= DIRECTIONS =
**1)** In the course outline excerpt, copy the text between "It is your responsibility" and "has been obtained.", inclusive, and switch "Plagiarism" to "Cheating".
**2)** According to the course outline excerpt, what should students check weekly during the term?
**3)** Finish out the next part of the course outline excerpt, picking up where it stops.

EXTRACT TO READ Start Marker

Your final mark will then be converted to a letter grade using a scheme similar in spirit to that published in the Undergraduate Calendar. See section (a) below for the adjusted grading scheme in cases of medical and other exemptions.
Important message: The instructor and University reserve the right to modify elements of the course during the term. The University may change the dates and deadlines for any or all courses in extreme circumstances. If either type of modification becomes necessary, reasonable notice and communication with the students will be given with explanation and the opportunity to comment on the changes. It is the responsibility of all students to check their McMaster email accounts and course webpages weekly during the term and to note any changes.
Academic Dishonesty: Your attention is drawn to the documents "Senate Statement on Academic Ethics" and "Senate Resolutions on Academic Dishonesty" which you have received during registration and which can be obtained from the Senate Office. Infringements on the rules and principles in these documents will be dealt with in the manner stated therein.
Academic dishonesty is to knowingly act or fail to act in a way that results or could result in unearned academic credit or advantage. This behaviour can result in serious consequences, e.g., the grade of zero on an assignment, loss of credit with a notation on the transcript (notation reads: "Grade of F assigned for academic dishonesty"), and/or suspension or expulsion from the university.
It is your responsibility to understand what constitutes academic dishonesty. For official
information on what constitutes academic dishonesty please refer to the written copy of the
document Academic Integrity Policy.
The following illustrates only three forms of academic dishonesty:
(i) Plagiarism, e.g., the submission of work that is not one's own or for which other credit has been obtained.
(ii) Improper collaboration in group work.
(iii) Copying or using unauthorized aids in tests and examinations.
Requests for Relief for Missed Academic Term Work: Occasionally, students have to miss classes, assignments, or tests because of medical or personal non-medical reasons. Students should review and follow the Academic Regulations in the Undergraduate Calendar with respect to McMaster student absence form (MSAF)

EXTRACT TO READ End Marker
DATA SECTION Start Marker

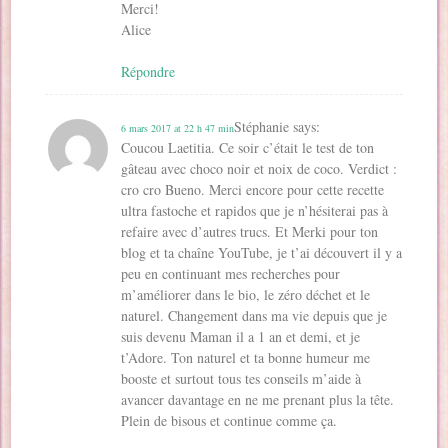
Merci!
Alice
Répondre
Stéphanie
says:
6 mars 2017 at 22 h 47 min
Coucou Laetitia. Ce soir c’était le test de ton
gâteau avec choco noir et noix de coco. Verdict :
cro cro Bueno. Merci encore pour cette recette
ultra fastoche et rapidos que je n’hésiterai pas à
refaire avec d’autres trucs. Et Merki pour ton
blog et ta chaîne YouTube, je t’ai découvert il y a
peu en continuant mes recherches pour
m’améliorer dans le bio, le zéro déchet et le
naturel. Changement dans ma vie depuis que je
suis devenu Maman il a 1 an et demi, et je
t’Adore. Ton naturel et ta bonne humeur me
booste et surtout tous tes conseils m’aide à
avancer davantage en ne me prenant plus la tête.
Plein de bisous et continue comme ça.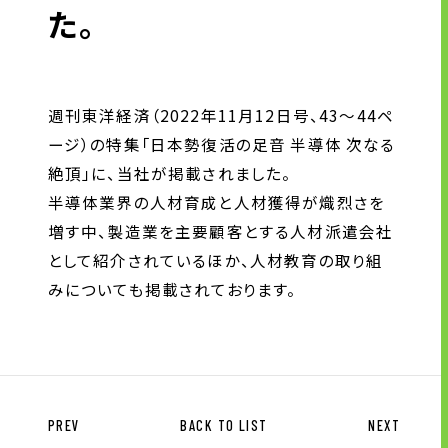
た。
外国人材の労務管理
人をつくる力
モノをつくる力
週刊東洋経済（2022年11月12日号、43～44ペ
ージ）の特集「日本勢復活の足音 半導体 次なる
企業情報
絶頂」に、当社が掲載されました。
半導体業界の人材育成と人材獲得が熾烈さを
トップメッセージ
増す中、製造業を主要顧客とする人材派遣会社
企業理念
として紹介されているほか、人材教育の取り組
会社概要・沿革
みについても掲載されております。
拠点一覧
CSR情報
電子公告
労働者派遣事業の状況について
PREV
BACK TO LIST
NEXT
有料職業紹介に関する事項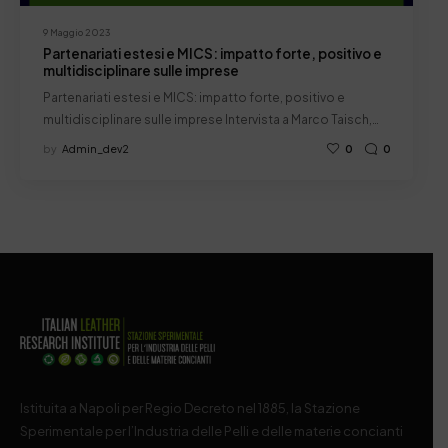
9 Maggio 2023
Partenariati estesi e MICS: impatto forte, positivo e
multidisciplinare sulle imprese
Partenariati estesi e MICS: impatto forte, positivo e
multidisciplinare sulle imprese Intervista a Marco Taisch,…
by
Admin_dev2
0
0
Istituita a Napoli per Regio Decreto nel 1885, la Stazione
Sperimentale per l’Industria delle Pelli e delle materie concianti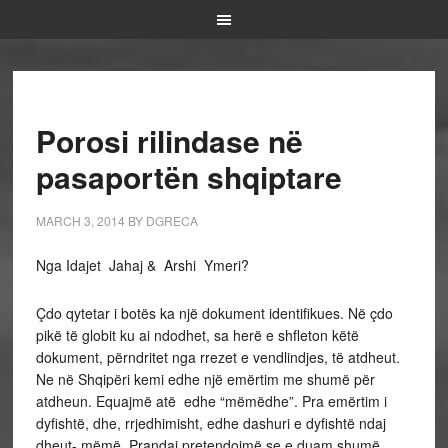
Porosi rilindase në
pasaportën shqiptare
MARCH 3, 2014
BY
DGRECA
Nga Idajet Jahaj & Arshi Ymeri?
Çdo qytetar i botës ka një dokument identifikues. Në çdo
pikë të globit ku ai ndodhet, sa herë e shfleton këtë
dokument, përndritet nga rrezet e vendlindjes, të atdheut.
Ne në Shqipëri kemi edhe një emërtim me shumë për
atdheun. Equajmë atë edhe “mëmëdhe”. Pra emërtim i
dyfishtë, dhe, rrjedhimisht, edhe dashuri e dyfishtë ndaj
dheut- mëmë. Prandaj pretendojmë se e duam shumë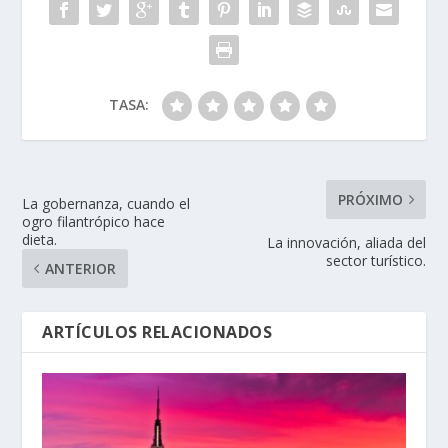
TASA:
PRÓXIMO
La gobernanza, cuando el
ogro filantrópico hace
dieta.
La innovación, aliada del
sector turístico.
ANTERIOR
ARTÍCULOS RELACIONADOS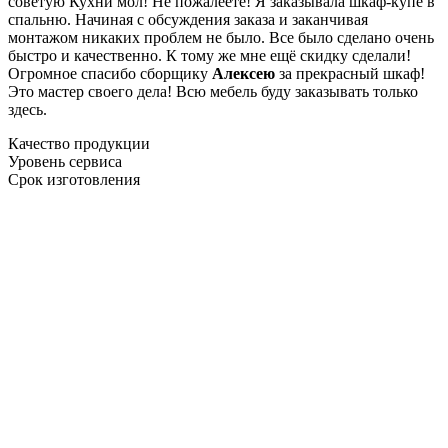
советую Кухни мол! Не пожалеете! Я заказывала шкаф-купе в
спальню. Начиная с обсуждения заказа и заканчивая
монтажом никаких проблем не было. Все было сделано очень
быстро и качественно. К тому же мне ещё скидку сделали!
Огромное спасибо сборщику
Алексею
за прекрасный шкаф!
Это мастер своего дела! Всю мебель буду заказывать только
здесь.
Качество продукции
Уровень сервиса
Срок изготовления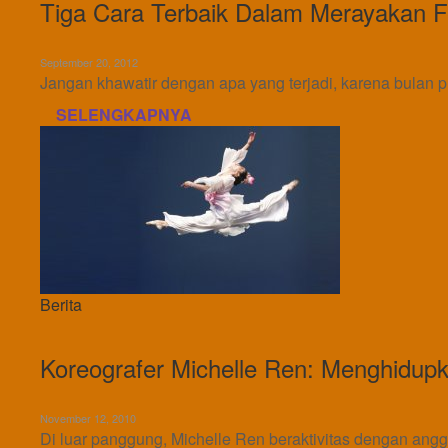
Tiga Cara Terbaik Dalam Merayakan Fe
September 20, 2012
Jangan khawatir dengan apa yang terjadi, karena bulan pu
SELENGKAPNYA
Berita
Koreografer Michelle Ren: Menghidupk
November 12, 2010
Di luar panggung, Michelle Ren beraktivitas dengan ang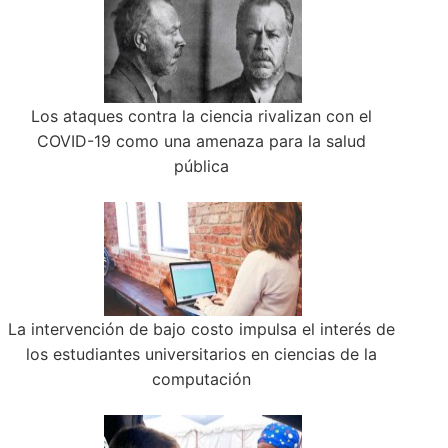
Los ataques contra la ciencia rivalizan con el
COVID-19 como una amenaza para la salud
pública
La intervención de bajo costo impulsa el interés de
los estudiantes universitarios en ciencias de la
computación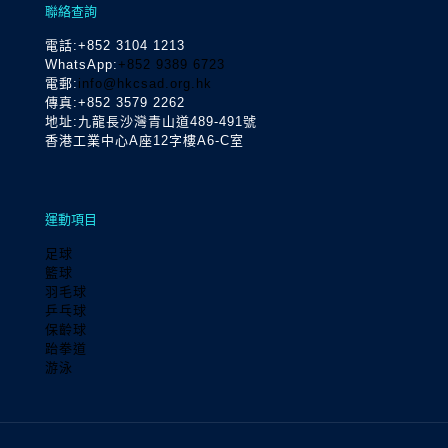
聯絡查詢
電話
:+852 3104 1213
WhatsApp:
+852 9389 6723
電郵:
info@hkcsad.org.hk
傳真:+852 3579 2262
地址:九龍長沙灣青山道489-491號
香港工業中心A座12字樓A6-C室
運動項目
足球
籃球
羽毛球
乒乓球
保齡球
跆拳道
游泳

DATA SECTION End Marker

= ANSWERS BY ITEM NUMBER =
**1)**
It is your responsibility to understand what constitutes academic dishonesty. For official
information on what constitutes academic dishonesty please refer to the written copy of the
document Academic Integrity Policy.
The following illustrates only three forms of academic dishonesty:
(i) Cheating, e.g., the submission of work that is not one's own or for which other credit has been obtained.

**2)** Their McMaster email accounts and course webpages.

**3)**
Requests for Relief for Missed Academic Term Work or for absences from classes lasting up to 3 days due to minor medical or personal reasons: Using the McMaster Student Absence Form (MSAF) on-line, self-reporting tool, undergraduate students may report absences lasting up to 3 days and may also request relief for missed academic work. The submission of supporting documentation is not required. Students may use this tool to submit a maximum of one request for relief of missed academic work per term. Students must immediately follow up with their course instructors regarding the nature of the relief. Failure to do so may negate the opportunity for relief. It is the prerogative of the instructor of the course to determine the appropriate relief for missed term work in his/her course.
For medical or personal situations lasting more than three calendar days, and/or for missed academic work worth 25% or more of the final grade, and/or for any request for relief in a term where the MSAF has been used previously in that term: Students must report to their Faculty Office to discuss their situation and will be required to provide appropriate supportingdocumentation. If warranted, the Faculty Office will approve the absence, and the instructor will determine the appropriate relief.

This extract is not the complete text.